With the advances of ML models in recent years, we are seeing an increasing number of real-world commercial applications and services e.g., autonomous vehicles, medical equipment, web APIs emerge. Recent advances in model functionality stealing attacks via black-box access (i.e., inputs in, predictions out) threaten the business model of such ML applications, which require a lot of time, money, and effort to develop. In this paper, we address the issue by studying defenses for model stealing attacks, largely motivated by a lack of effective defenses in literature. We work towards the first defense which introduces targeted perturbations to the model predictions under a utility constraint. Our approach introduces the perturbations targeted towards manipulating the training procedure of the attacker. We evaluate our approach on multiple datasets and attack scenarios across a range of utility constrains. Our results show that it is indeed possible to trade-off utility (e.g., deviation from original prediction, test accuracy) to significantly reduce effectiveness of model stealing attacks.
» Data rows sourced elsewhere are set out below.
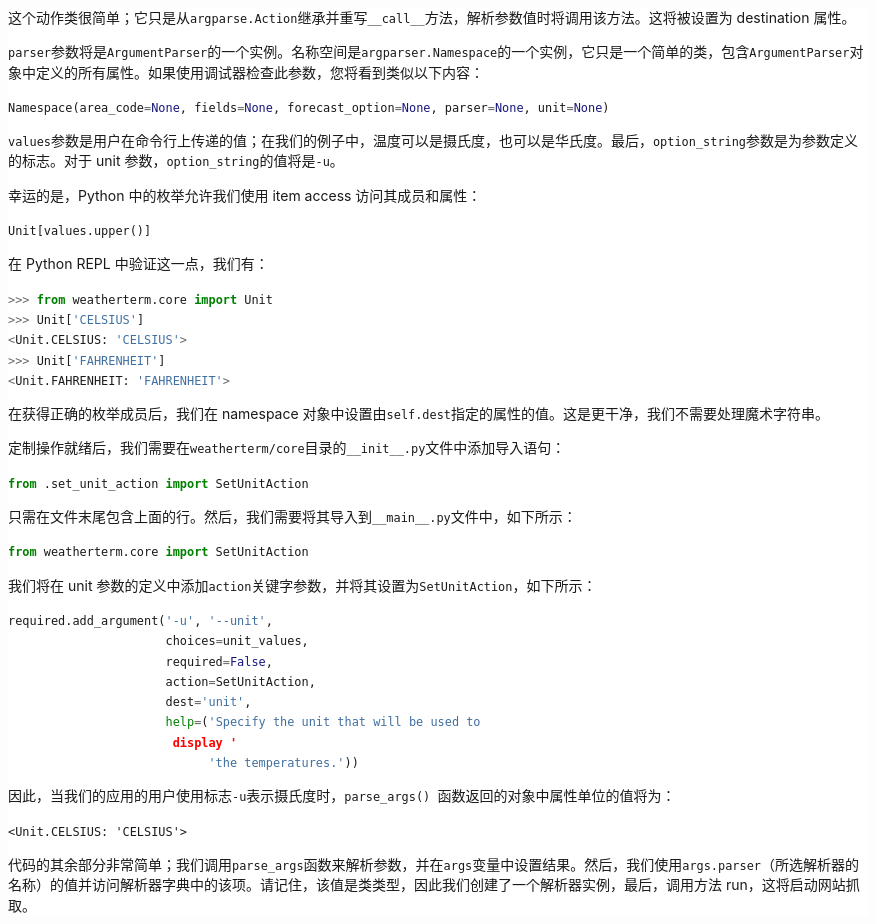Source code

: 这个动作类很简单；它只是从`argparse.Action`继承并重写`__call__`方法，解析参数值时将调用该方法。这将被设置为 destination 属性。

`parser`参数将是`ArgumentParser`的一个实例。名称空间是`argparser.Namespace`的一个实例，它只是一个简单的类，包含`ArgumentParser`对象中定义的所有属性。如果使用调试器检查此参数，您将看到类似以下内容：

```py
Namespace(area_code=None, fields=None, forecast_option=None, parser=None, unit=None)
```

`values`参数是用户在命令行上传递的值；在我们的例子中，温度可以是摄氏度，也可以是华氏度。最后，`option_string`参数是为参数定义的标志。对于 unit 参数，`option_string`的值将是`-u`。

幸运的是，Python 中的枚举允许我们使用 item access 访问其成员和属性：

```py
Unit[values.upper()]
```

在 Python REPL 中验证这一点，我们有：

```py
>>> from weatherterm.core import Unit
>>> Unit['CELSIUS']
<Unit.CELSIUS: 'CELSIUS'>
>>> Unit['FAHRENHEIT']
<Unit.FAHRENHEIT: 'FAHRENHEIT'>
```

在获得正确的枚举成员后，我们在 namespace 对象中设置由`self.dest`指定的属性的值。这是更干净，我们不需要处理魔术字符串。

定制操作就绪后，我们需要在`weatherterm/core`目录的`__init__.py`文件中添加导入语句：

```py
from .set_unit_action import SetUnitAction
```

只需在文件末尾包含上面的行。然后，我们需要将其导入到`__main__.py`文件中，如下所示：

```py
from weatherterm.core import SetUnitAction
```

我们将在 unit 参数的定义中添加`action`关键字参数，并将其设置为`SetUnitAction`，如下所示：

```py
required.add_argument('-u', '--unit',
                      choices=unit_values,
                      required=False,
                      action=SetUnitAction,
                      dest='unit',
                      help=('Specify the unit that will be used to 
                       display '
                            'the temperatures.'))
```

因此，当我们的应用的用户使用标志`-u`表示摄氏度时，`parse_args() `函数返回的对象中属性单位的值将为：

`<Unit.CELSIUS: 'CELSIUS'>`

代码的其余部分非常简单；我们调用`parse_args`函数来解析参数，并在`args`变量中设置结果。然后，我们使用`args.parser`（所选解析器的名称）的值并访问解析器字典中的该项。请记住，该值是类类型，因此我们创建了一个解析器实例，最后，调用方法 run，这将启动网站抓取。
Knockoff Nets: Stealing Functionality of Black-Box Models

Machine Learning (ML) models are increasingly deployed in the wild to perform a wide range of tasks. In this work, we ask to what extent can an adversary steal functionality of such "victim" models based solely on blackbox interactions: image in, predictions out. In contrast to prior work, we present an adversary lacking knowledge of train/test data used by the model, its internals, and semantics over model outputs. We formulate model functionality stealing as a two-step approach: (i) querying a set of input images to the blackbox model to obtain predictions; and (ii) training a "knockoff" with queried image-prediction pairs. We make multiple remarkable observations: (a) querying random images from a different distribution than that of the blackbox training data results in a well-performing knockoff; (b) this is possible even when the knockoff is represented using a different architecture; and (c) our reinforcement learning approach additionally improves query sample efficiency in certain settings and provides performance gains. We validate model functionality stealing on a range of datasets and tasks, as well as on a popular image analysis API where we create a reasonable knockoff for as little as $30.